Welcome to the second post in BrightPlanet’s three part series that follows completely unformatted, unstructured web pages through the three step process that data follows to be made into actionable intelligence.
- Stage 1 – Harvesting
- Stage 2 (this post) – Normalization / Enrichment
- Stage 3 – Reporting and Analytics
In our last blog posting, we covered the first stage, harvesting. The post talks about how BrightPlanet harvested over 100,000 news articles from the top 50 newspapers using the Deep Web Harvester. In this post we’ll talk about the second stage, normalizing.
The Big Data explosion is impossible to ignore. The problem is 90 percent of new data is unstructured, making it challenging for analytics to create intelligence.
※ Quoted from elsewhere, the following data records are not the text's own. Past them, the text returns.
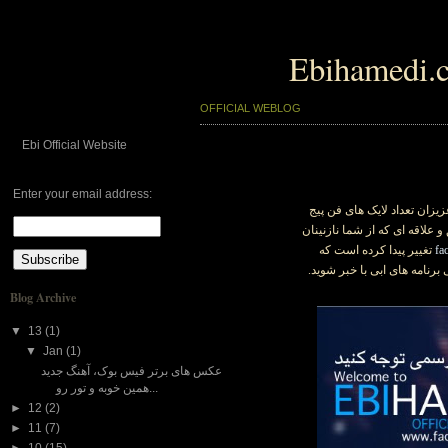
Ebihamedi.
OFFICIAL WEBLOG
Ebi Official Website
Enter your email address:
زان تعداد لایک های فن پیج
ه و از عشق و علاقه ای که از شما نازنینان
fa
تغییر پیدا کرده است که
 برنامه های ابی با خبر شوید.
Blog Archive
▼
13
(1)
▼
Jan
(1)
عکس های برتر فیس بوک، آهنگ جدید
همین خوبه و تور رو...
►
12
(2)
►
11
(7)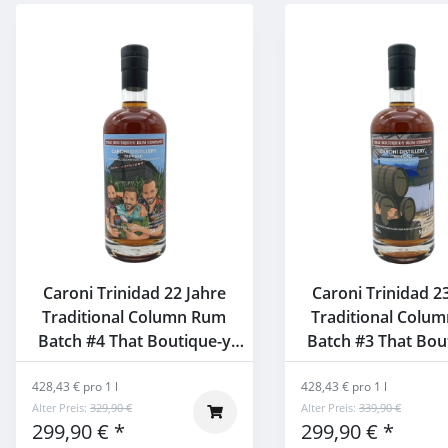
Caroni Trinidad 22 Jahre
Caroni Trinidad 2
Traditional Column Rum
Traditional Colu
Batch #4 That Boutique-y
Batch #3 That Bou
Rum Company 58,1% 0,7l
Rum Company 56,8
428,43 € pro 1 l
428,43 € pro 1 l
Alter Preis:
329,90 €
Alter Preis:
339,90 €
299,90 €
*
299,90 €
*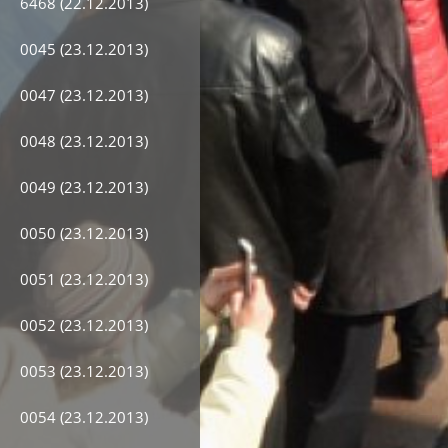
6468 (22.12.2013)
0045 (23.12.2013)
0047 (23.12.2013)
0048 (23.12.2013)
0049 (23.12.2013)
0050 (23.12.2013)
0051 (23.12.2013)
0052 (23.12.2013)
0053 (23.12.2013)
0054 (23.12.2013)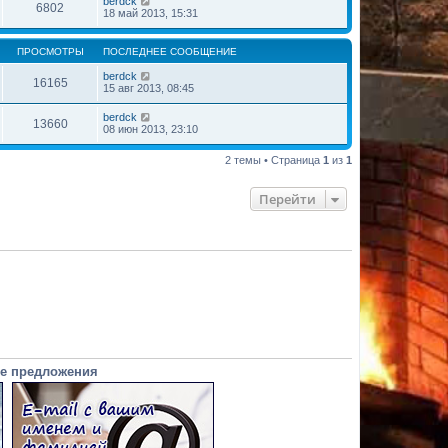
berdck
6802
18 май 2013, 15:31
ПРОСМОТРЫ
ПОСЛЕДНЕЕ СООБЩЕНИЕ
berdck
16165
15 авг 2013, 08:45
berdck
13660
08 июн 2013, 23:10
2 темы • Страница
1
из
1
Перейти
е предложения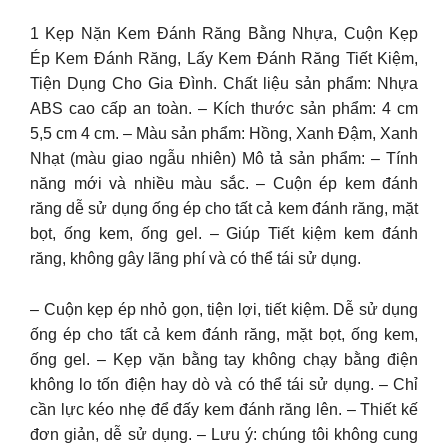
1 Kẹp Nặn Kem Đánh Răng Bằng Nhựa, Cuộn Kẹp
Ép Kem Đánh Răng, Lấy Kem Đánh Răng Tiết Kiệm,
Tiện Dụng Cho Gia Đình. Chất liệu sản phẩm: Nhựa
ABS cao cấp an toàn. – Kích thước sản phẩm: 4 cm
5,5 cm 4 cm. – Màu sản phẩm: Hồng, Xanh Đậm, Xanh
Nhạt (màu giao ngẫu nhiên) Mô tả sản phẩm: – Tính
năng mới và nhiều màu sắc. – Cuộn ép kem đánh
răng dễ sử dụng ống ép cho tất cả kem đánh răng, mặt
bọt, ống kem, ống gel. – Giúp Tiết kiệm kem đánh
răng, không gây lãng phí và có thể tái sử dụng.
– Cuộn kẹp ép nhỏ gọn, tiện lợi, tiết kiệm. Dễ sử dụng
ống ép cho tất cả kem đánh răng, mặt bọt, ống kem,
ống gel. – Kẹp vặn bằng tay không chạy bằng điện
không lo tốn điện hay dò và có thể tái sử dụng. – Chỉ
cần lực kéo nhẹ để đấy kem đánh răng lên. – Thiết kế
đơn giản, dễ sử dụng. – Lưu ý: chúng tôi không cung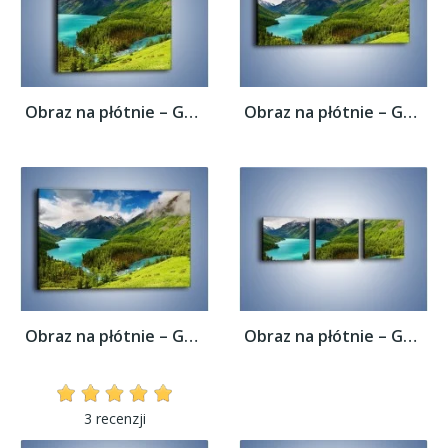
Obraz na płótnie – Górski krajobraz wiosną...
Obraz na płótnie – Górski krajobraz wiosną...
Obraz na płótnie – Górski krajobraz wiosną...
Obraz na płótnie – Górski krajobraz wiosną...
3 recenzji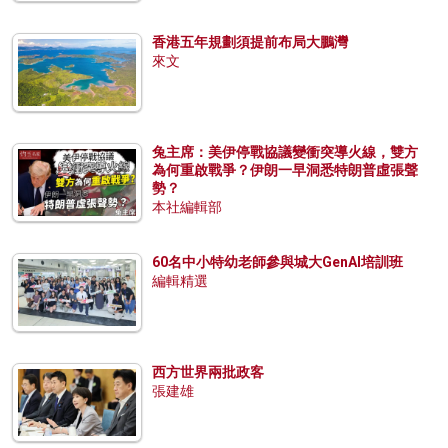
香港五年規劃須提前布局大鵬灣
來文
兔主席：美伊停戰協議變衝突導火線，雙方
為何重啟戰爭？伊朗一早洞悉特朗普虛張聲
勢？
本社編輯部
60名中小特幼老師參與城大GenAI培訓班
編輯精選
西方世界兩批政客
張建雄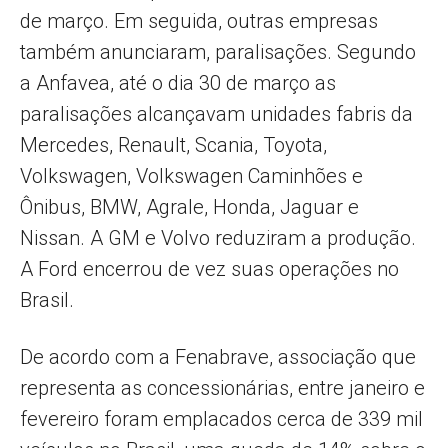
de março. Em seguida, outras empresas
também anunciaram, paralisações. Segundo
a Anfavea, até o dia 30 de março as
paralisações alcançavam unidades fabris da
Mercedes, Renault, Scania, Toyota,
Volkswagen, Volkswagen Caminhões e
Ônibus, BMW, Agrale, Honda, Jaguar e
Nissan. A GM e Volvo reduziram a produção.
A Ford encerrou de vez suas operações no
Brasil.
De acordo com a Fenabrave, associação que
representa as concessionárias, entre janeiro e
fevereiro foram emplacados cerca de 339 mil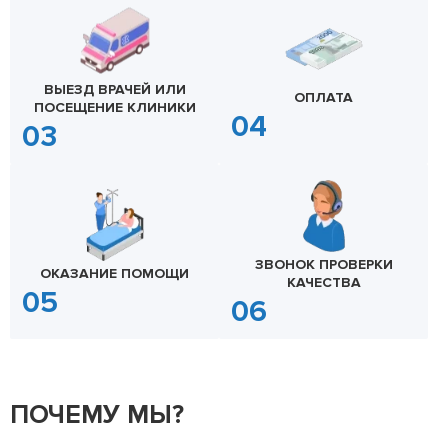
ВЫЕЗД ВРАЧЕЙ ИЛИ
ОПЛАТА
ПОСЕЩЕНИЕ КЛИНИКИ
ЗВОНОК ПРОВЕРКИ
ОКАЗАНИЕ ПОМОЩИ
КАЧЕСТВА
ПОЧЕМУ МЫ?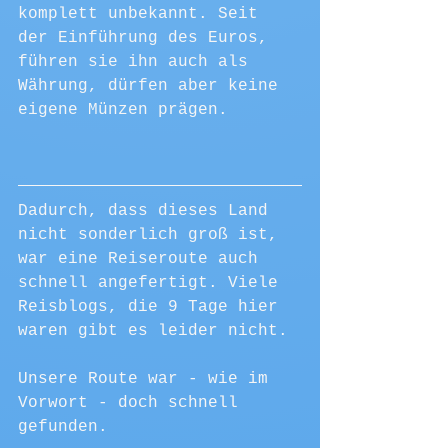
komplett unbekannt. Seit 
der Einführung des Euros, 
führen sie ihn auch als 
Währung, dürfen aber keine 
eigene Münzen prägen.
Dadurch, dass dieses Land 
nicht sonderlich groß ist, 
war eine Reiseroute auch 
schnell angefertigt. Viele 
Reisblogs, die 9 Tage hier 
waren gibt es leider nicht. 
Unsere Route war - wie im 
Vorwort - doch schnell 
gefunden.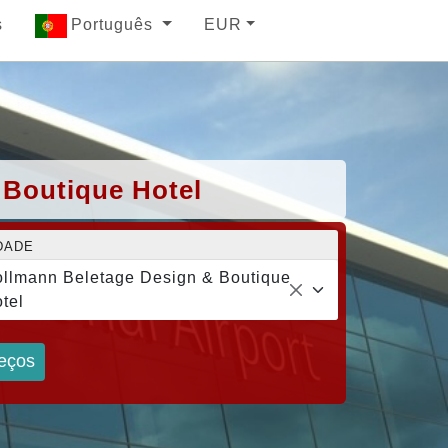
s
Português
EUR
 Boutique Hotel
DADE
llmann Beletage Design & Boutique
tel
eços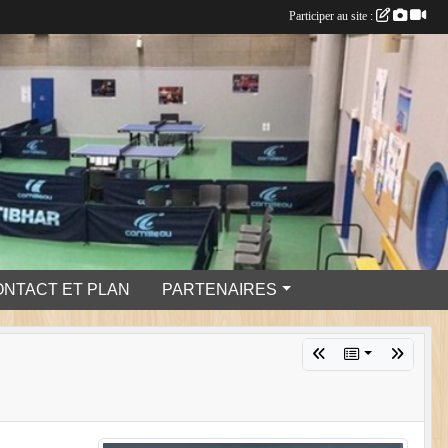
Participer au site :
ONTACT ET PLAN
PARTENAIRES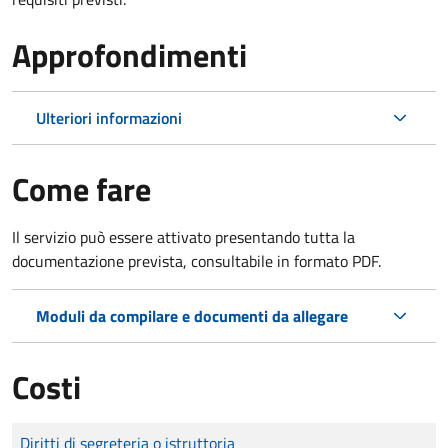
Approfondimenti
Ulteriori informazioni
Come fare
Il servizio può essere attivato presentando tutta la
documentazione prevista, consultabile in formato PDF.
Moduli da compilare e documenti da allegare
Costi
Tipo di pagamento
Importo
Diritti di segreteria o istruttoria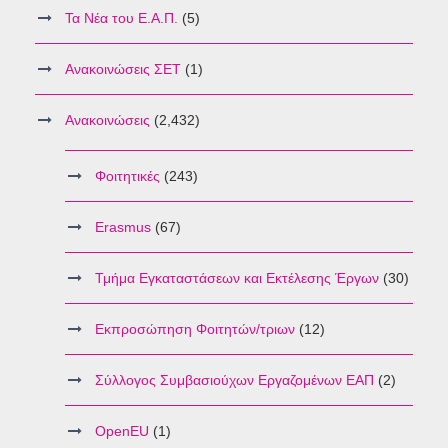
Τα Νέα του Ε.Α.Π.
(5)
Ανακοινώσεις ΣΕΤ
(1)
Ανακοινώσεις
(2,432)
Φοιτητικές
(243)
Erasmus
(67)
Τμήμα Εγκαταστάσεων και Εκτέλεσης Έργων
(30)
Εκπροσώπηση Φοιτητών/τριων
(12)
Σύλλογος Συμβασιούχων Εργαζομένων ΕΑΠ
(2)
OpenEU
(1)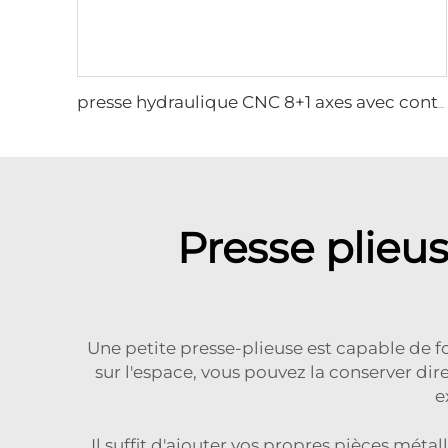
presse hydraulique CNC 8+1 axes avec contrôleur ESA S875W
Presse plieus
Une petite presse-plieuse est capable de f
sur l'espace, vous pouvez la conserver di
e
Il suffit d'ajouter vos propres pièces mét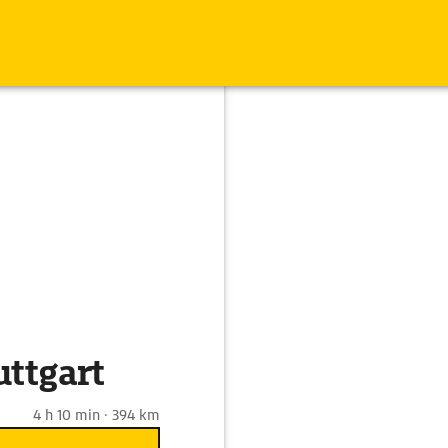
uttgart
4 h 10 min · 394 km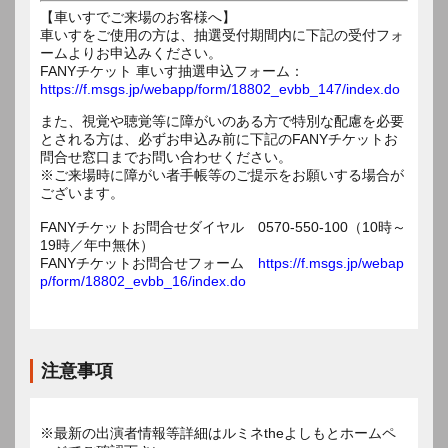
【車いすでご来場のお客様へ】
車いすをご使用の方は、抽選受付期間内に下記の受付フォ
ームよりお申込みください。
FANYチケット 車いす抽選申込フォーム：
https://f.msgs.jp/webapp/form/18802_evbb_147/index.do
また、視覚や聴覚等に障がいのある方で特別な配慮を必要
とされる方は、必ずお申込み前に下記のFANYチケットお
問合せ窓口までお問い合わせください。
※ご来場時に障がい者手帳等のご提示をお願いする場合が
ございます。
FANYチケットお問合せダイヤル 0570-550-100（10時～
19時／年中無休）
FANYチケットお問合せフォーム
https://f.msgs.jp/webap
p/form/18802_evbb_16/index.do
注意事項
※最新の出演者情報等詳細はルミネtheよしもとホームペ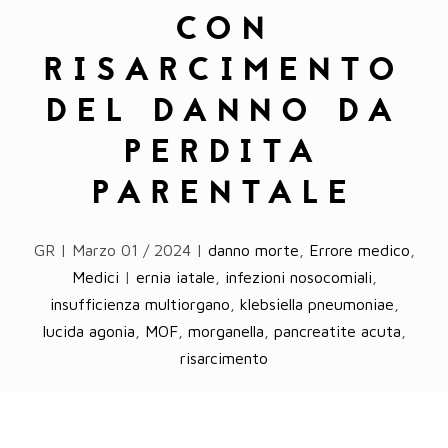
CON
RISARCIMENTO
DEL DANNO DA
PERDITA
PARENTALE
GR | Marzo 01 / 2024 |
danno morte
,
Errore medico
,
Medici
|
ernia iatale
,
infezioni nosocomiali
,
insufficienza multiorgano
,
klebsiella pneumoniae
,
lucida agonia
,
MOF
,
morganella
,
pancreatite acuta
,
risarcimento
Most of this unstructured data is hidden from regular web searches in what is called the Deep Web. U.S. intelligence agencies have exploited Big Data from the Deep Web for years; only recently has this technology been available commercially.
WHAT IS OSINT?
In short, Open Source Intelligence (OSINT) is the practice of using the Web to create intelligence. The longer definition of OSINT is an information processing discipline that involves finding, selecting, and acquiring information from publicly available sources and analyzing it to produce actionable intelligence. In the U.S. Intelligence Community (agencies like the DoD), the term “open” refers to overt, publicly available sources, as opposed to covert or classified sources.
Many other “INTs” exist, including HUMINT, which exploits intelligence from humans via communication and interviews; and GEOINT, which is geo-spatial Intelligence gathered from satellites, aerial photography, and mapping/terrain data.